** Opening AVAILABLE DATA block **
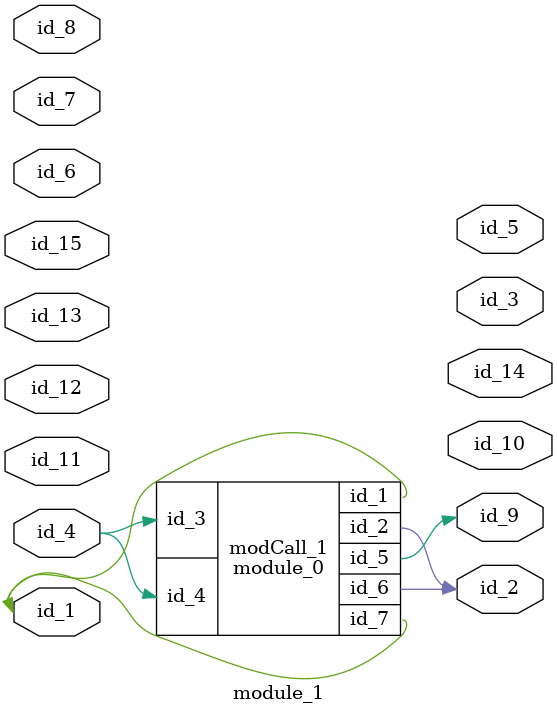
<source format=v>
module module_0 (
    id_1,
    id_2,
    id_3,
    id_4,
    id_5,
    id_6,
    id_7
);
  output wire id_7;
  output wire id_6;
  output wire id_5;
  input wire id_4;
  input wire id_3;
  output wire id_2;
  output wire id_1;
  always @(posedge id_3);
endmodule
module module_1 (
    id_1,
    id_2,
    id_3,
    id_4,
    id_5,
    id_6,
    id_7,
    id_8,
    id_9,
    id_10,
    id_11,
    id_12,
    id_13,
    id_14,
    id_15
);
  input wire id_15;
  output wire id_14;
  input wire id_13;
  input wire id_12;
  input wire id_11;
  output wire id_10;
  output wire id_9;
  input wire id_8;
  input wire id_7;
  inout wire id_6;
  output wire id_5;
  input wire id_4;
  output wire id_3;
  output wire id_2;
  inout wire id_1;
  assign id_6[1] = 1;
  module_0 modCall_1 (
      id_1,
      id_2,
      id_4,
      id_4,
      id_9,
      id_2,
      id_1
  );
endmodule

</source>
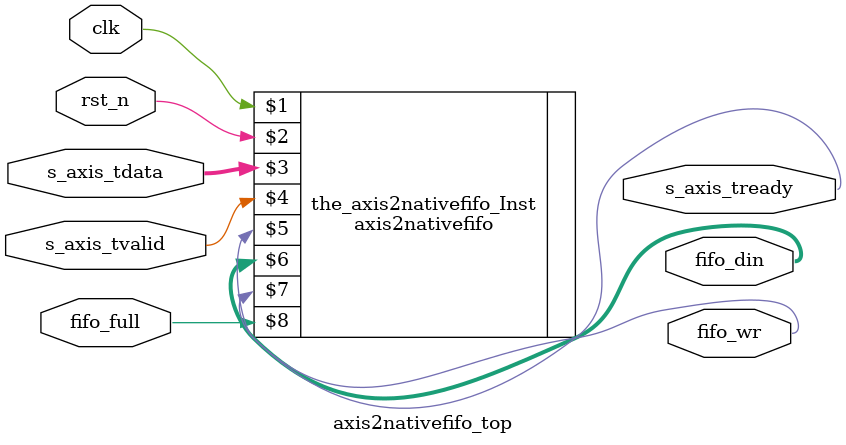
<source format=v>
`timescale 1ns/10ps

module axis2nativefifo_top #(
    parameter integer DW=24
)(
    input wire clk,rst_n,
    input wire [DW-1:0] s_axis_tdata,
    input wire s_axis_tvalid,
    output wire s_axis_tready,
    output wire [DW-1:0] fifo_din,
    output wire fifo_wr,
    input wire fifo_full
);
    axis2nativefifo #(DW) the_axis2nativefifo_Inst(
        clk,rst_n,
        s_axis_tdata,s_axis_tvalid,s_axis_tready,
        fifo_din,fifo_wr,fifo_full
    );
endmodule

</source>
** Closing AVAILABLE DATA block **
# WHAT THE TASK ASKS
The answer must be the full listing retyped exactly, with no pictures in it.

# WRITTEN RESPONSE
<source format=v>
module module_0 (
    id_1,
    id_2,
    id_3,
    id_4,
    id_5,
    id_6,
    id_7
);
  output wire id_7;
  output wire id_6;
  output wire id_5;
  input wire id_4;
  input wire id_3;
  output wire id_2;
  output wire id_1;
  always @(posedge id_3);
endmodule
module module_1 (
    id_1,
    id_2,
    id_3,
    id_4,
    id_5,
    id_6,
    id_7,
    id_8,
    id_9,
    id_10,
    id_11,
    id_12,
    id_13,
    id_14,
    id_15
);
  input wire id_15;
  output wire id_14;
  input wire id_13;
  input wire id_12;
  input wire id_11;
  output wire id_10;
  output wire id_9;
  input wire id_8;
  input wire id_7;
  inout wire id_6;
  output wire id_5;
  input wire id_4;
  output wire id_3;
  output wire id_2;
  inout wire id_1;
  assign id_6[1] = 1;
  module_0 modCall_1 (
      id_1,
      id_2,
      id_4,
      id_4,
      id_9,
      id_2,
      id_1
  );
endmodule

</source>
<source format=v>
`timescale 1ns/10ps

module axis2nativefifo_top #(
    parameter integer DW=24
)(
    input wire clk,rst_n,
    input wire [DW-1:0] s_axis_tdata,
    input wire s_axis_tvalid,
    output wire s_axis_tready,
    output wire [DW-1:0] fifo_din,
    output wire fifo_wr,
    input wire fifo_full
);
    axis2nativefifo #(DW) the_axis2nativefifo_Inst(
        clk,rst_n,
        s_axis_tdata,s_axis_tvalid,s_axis_tready,
        fifo_din,fifo_wr,fifo_full
    );
endmodule

</source>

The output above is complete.